▸ **To do**
Please find every line in the entries below that contains the string "Simpson", and copy it.

Records from a data collection
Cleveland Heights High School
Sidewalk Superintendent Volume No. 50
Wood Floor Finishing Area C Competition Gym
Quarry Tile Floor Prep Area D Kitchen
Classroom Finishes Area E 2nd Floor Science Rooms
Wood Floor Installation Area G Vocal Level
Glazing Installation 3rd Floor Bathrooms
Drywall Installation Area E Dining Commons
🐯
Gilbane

* * *

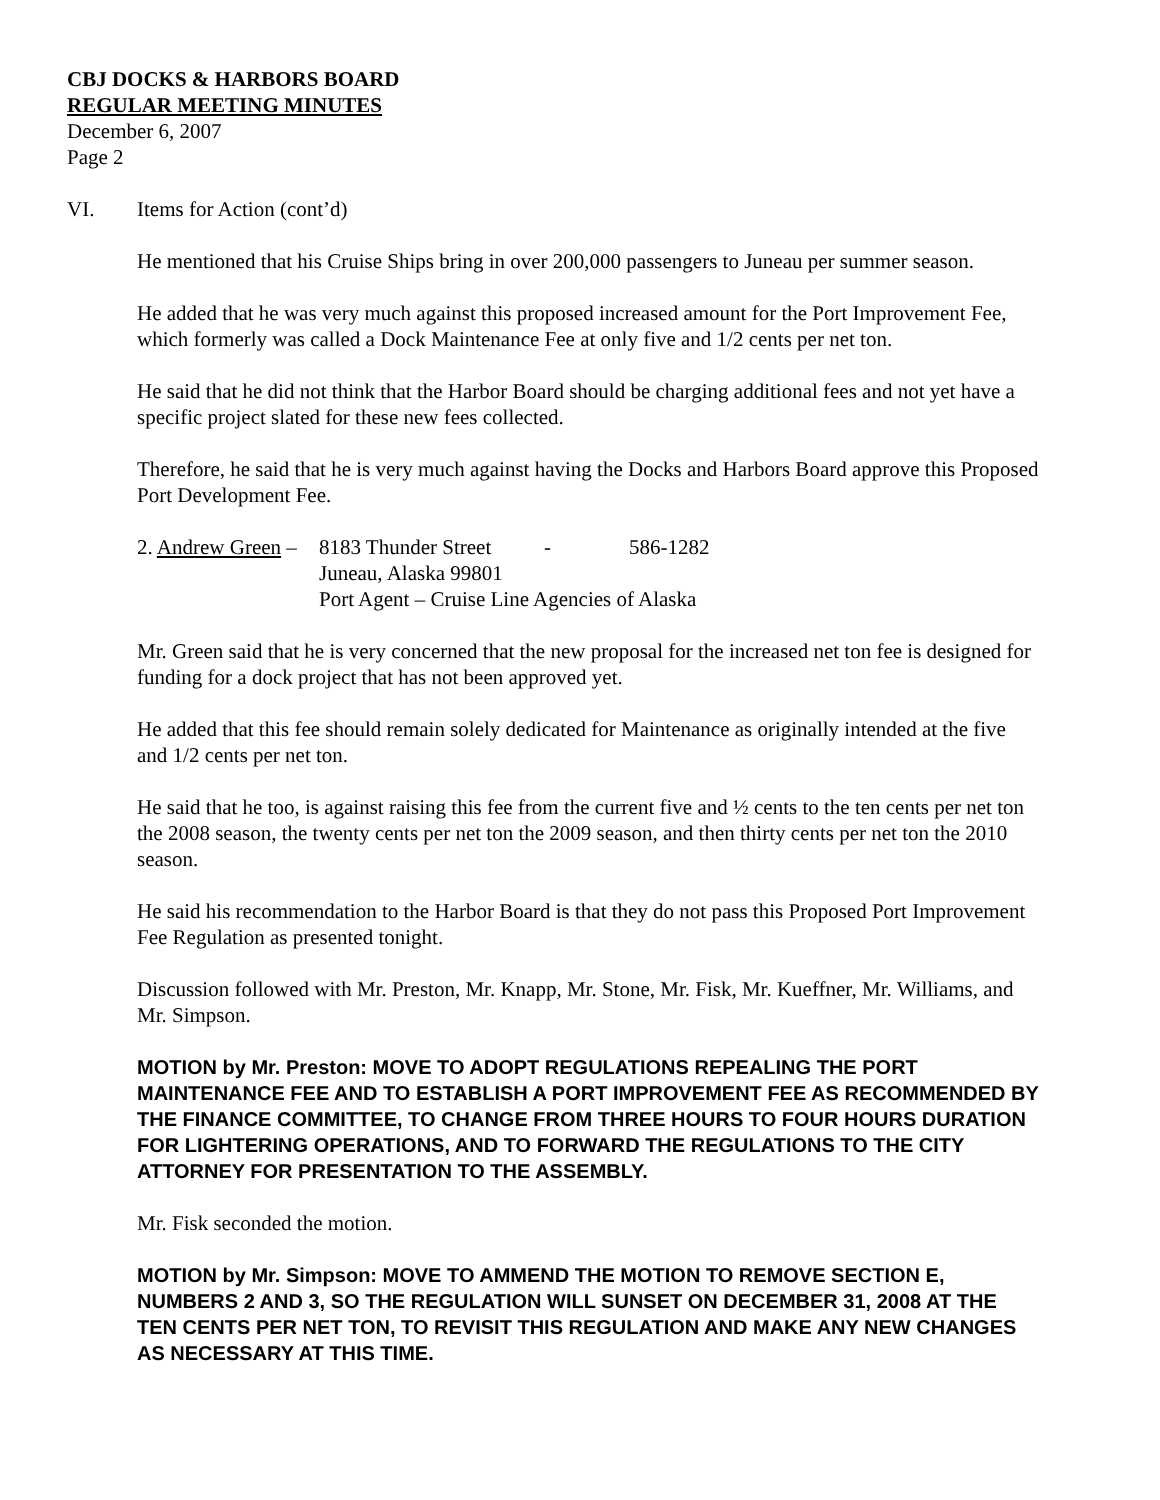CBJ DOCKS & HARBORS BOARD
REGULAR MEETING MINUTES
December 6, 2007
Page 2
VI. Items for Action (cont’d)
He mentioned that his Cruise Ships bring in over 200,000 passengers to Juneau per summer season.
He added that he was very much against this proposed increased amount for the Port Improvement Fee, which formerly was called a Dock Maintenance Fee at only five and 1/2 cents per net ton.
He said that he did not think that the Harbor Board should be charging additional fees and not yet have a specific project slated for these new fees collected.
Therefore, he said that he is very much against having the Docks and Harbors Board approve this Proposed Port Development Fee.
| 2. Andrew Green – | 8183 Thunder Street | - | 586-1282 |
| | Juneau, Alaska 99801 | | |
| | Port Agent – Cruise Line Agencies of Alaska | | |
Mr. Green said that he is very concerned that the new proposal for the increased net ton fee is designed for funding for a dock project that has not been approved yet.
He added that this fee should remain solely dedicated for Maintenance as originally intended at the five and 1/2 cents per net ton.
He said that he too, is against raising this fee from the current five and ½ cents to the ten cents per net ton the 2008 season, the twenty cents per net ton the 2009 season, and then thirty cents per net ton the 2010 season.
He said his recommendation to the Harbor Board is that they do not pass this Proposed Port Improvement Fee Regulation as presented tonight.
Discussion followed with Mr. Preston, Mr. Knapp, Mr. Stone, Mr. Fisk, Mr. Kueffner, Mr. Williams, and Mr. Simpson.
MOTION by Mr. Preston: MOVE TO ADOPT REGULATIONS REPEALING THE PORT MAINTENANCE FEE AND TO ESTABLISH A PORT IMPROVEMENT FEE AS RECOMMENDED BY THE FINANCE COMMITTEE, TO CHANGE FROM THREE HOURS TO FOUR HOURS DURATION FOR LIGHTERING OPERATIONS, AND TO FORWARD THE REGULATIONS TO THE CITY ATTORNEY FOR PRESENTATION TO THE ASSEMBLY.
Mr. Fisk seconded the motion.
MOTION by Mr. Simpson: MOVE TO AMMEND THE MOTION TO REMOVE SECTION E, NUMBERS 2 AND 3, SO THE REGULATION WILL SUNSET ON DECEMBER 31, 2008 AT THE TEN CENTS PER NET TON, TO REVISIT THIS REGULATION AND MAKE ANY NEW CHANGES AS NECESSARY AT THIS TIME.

▸ **Output for this task**
Discussion followed with Mr. Preston, Mr. Knapp, Mr. Stone, Mr. Fisk, Mr. Kueffner, Mr. Williams, and Mr. Simpson.
MOTION by Mr. Simpson: MOVE TO AMMEND THE MOTION TO REMOVE SECTION E, NUMBERS 2 AND 3, SO THE REGULATION WILL SUNSET ON DECEMBER 31, 2008 AT THE TEN CENTS PER NET TON, TO REVISIT THIS REGULATION AND MAKE ANY NEW CHANGES AS NECESSARY AT THIS TIME.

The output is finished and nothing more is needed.